When the measurement and reference electrode layers 56 and 58 of the same element 50 are respectively connected to the negative and positive terminals of the DC power supply 70 by utilizing contacts 74c and 74d of the switch 74 so that a constant current of an adequate intensity flows through the solid electrolyte layer 54 from the reference side towards the measurement side, the element 50 in an exhaust gas exhibits a slope output characteristic as represented by curve B of FIG. 6 because of the following phenomena.

In this case ionization of oxygen occurs at the measurement electrode layer 56, followed by inflow of oxygen ions towards the reference electrode layer 58. While a lean mixture is supplied to the engine, the output voltage of the oxygen-sensitive element 50 remains nearly constantly at a very low level because under this condition an oxygen partial pressure on the reference side of the solid electrolyte layer 54 is determined primarily by diffusion of gaseous oxygen through the solid electrolyte layer 54 and becomes nearly equal to the oxygen partial pressure in the exhaust gas.

When the air/fuel ratio is less than the stoichiometric ratio, the consumption of oxygen in the oxidation reactions at the surface of the measurement electrode layer 56 becomes significant and results in a lowering of the oxygen partial pressure at the electrode layer 56 and a rise of the output voltage to a maximally high level. As the air/fuel ratio further decreases, the oxygen partial pressure at the reference electrode layer 58 gradually decreases because of greatly decreasing diffusion of gaseous oxygen towards this electrode layer 58, so that the output voltage of the element 50 exhibits a gradual lowering.

If, however, the current intensity is greater than a certain critical value the output voltage remains constant at a maximally high level while the air/fuel ratio varies but remains below the stoichiometric ratio.

What this exercise asks:
- a) According to the sensor excerpt, why does the element's output voltage stay at a very low level while a lean mixture is supplied to the engine? Answer in one to three sentences.
- b) Resume the sensor excerpt, starting right after its final sentence.
The entries are separate from the sensor excerpt.

(Stored items)
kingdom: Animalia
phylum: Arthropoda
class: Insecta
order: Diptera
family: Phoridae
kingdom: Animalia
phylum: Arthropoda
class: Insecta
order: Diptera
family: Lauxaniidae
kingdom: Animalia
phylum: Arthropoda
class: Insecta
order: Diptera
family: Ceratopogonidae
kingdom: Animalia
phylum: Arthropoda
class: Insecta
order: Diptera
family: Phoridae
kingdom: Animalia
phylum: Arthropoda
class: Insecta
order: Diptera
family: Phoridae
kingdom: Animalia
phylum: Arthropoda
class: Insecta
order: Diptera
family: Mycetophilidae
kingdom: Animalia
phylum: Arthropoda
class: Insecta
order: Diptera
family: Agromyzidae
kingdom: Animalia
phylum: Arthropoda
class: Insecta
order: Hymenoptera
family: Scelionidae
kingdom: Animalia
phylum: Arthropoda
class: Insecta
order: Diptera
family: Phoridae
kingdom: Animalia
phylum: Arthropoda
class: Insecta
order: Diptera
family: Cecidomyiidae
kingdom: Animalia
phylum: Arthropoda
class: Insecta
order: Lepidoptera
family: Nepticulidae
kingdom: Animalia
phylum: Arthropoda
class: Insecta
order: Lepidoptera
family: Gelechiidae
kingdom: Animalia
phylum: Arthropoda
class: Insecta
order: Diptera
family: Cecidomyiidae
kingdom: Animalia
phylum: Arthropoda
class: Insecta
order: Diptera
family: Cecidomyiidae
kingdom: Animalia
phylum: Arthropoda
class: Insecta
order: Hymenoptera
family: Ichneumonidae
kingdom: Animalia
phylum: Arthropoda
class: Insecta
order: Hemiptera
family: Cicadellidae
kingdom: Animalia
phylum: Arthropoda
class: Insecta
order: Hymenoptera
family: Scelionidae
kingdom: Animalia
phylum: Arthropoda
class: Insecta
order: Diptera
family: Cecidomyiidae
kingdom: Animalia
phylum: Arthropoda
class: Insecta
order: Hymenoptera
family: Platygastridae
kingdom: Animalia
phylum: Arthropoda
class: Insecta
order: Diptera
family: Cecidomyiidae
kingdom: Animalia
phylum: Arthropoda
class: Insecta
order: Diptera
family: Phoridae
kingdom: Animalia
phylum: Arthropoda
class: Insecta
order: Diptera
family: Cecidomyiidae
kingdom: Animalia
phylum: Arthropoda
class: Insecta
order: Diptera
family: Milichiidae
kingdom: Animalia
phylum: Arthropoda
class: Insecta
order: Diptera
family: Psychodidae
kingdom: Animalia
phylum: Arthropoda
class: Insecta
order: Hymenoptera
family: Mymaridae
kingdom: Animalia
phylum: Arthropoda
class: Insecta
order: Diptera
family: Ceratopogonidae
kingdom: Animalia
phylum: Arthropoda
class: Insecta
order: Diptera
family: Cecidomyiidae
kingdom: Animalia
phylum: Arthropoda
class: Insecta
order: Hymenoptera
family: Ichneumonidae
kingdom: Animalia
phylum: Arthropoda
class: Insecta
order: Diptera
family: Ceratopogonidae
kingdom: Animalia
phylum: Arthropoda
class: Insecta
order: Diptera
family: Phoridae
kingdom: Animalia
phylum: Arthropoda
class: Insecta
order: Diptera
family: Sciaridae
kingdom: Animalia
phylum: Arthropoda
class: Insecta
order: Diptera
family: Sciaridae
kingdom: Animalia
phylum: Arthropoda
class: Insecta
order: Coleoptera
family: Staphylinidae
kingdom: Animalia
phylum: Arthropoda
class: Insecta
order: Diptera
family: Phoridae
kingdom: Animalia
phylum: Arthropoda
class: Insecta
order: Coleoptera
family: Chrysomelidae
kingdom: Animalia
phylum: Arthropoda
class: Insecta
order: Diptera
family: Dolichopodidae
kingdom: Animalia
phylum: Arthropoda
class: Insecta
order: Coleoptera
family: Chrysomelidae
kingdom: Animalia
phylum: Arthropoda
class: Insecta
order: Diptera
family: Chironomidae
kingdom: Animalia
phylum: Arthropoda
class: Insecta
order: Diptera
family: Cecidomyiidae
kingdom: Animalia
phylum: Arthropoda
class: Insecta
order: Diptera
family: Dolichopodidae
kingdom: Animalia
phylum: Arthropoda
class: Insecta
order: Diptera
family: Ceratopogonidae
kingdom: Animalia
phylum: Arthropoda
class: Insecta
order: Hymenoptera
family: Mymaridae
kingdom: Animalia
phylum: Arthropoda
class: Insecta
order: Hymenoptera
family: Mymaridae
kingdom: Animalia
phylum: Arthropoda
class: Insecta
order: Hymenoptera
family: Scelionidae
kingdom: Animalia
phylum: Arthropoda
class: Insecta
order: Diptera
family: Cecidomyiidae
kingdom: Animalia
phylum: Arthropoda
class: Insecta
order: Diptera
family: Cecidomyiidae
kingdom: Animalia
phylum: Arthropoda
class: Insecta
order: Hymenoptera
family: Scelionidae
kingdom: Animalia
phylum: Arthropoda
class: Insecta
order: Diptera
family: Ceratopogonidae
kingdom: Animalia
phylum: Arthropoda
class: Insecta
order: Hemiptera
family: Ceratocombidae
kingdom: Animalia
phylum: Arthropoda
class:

Written answers:
- a) Under a lean mixture, the oxygen partial pressure on the reference side of the solid electrolyte layer is set mainly by gaseous oxygen diffusing through that layer. That pressure therefore becomes nearly equal to the oxygen partial pressure in the exhaust gas, so the output voltage stays low.

- b)
Thus, it is possible to make the oxygen-sensitive element 50 exhibit any one of the three types of output characteristics respectively represented by the curves A and B of FIG. 6 and the curve of FIG. 2. The element 50 can therefore serve as a sensor to detect air/fuel ratio values of either a lean mixture or a rich mixture when used so as to exhibit a slope output characteristic represented by curve A or curve B.

However, when the sensor 50 is made to exhibit a slope output characteristic there is a matter of inconvenience in that an output voltage value of this sensor does not correspond to only one definite air/fuel ratio value. In the case of curve A, for example, the output voltage becomes V01 not only when the air/fuel ratio is 16.5 (at point P in curve A) but also when the air/fuel ratio is 14.7 (stoichiometric, at point Q in curve A). If the target value of the air/fuel ratio control is 16.5, there is a possibility of making an erroneous judgement determination that the target value is reached although the true air/fuel ratio is 14.7. In the case of curve B, the output voltage becomes V02 when the air/fuel ratio is either 13.5 (at point R) or 14.5 (nearly stoichiometrical, at point S).

SUMMARY OF THE INVENTION

It is therefore an object of the present invention to provide a system for feedback control of the air-fuel mixing ratio in an internal combustion engine, wherein the system is able to employ any air/fuel ratio value within the range practical for gasoline engines and Diesel engines as the target of the control and, hence, is applicable to engines provided with either a catalytic converter containing an oxidation catalyst or a thermal reactor.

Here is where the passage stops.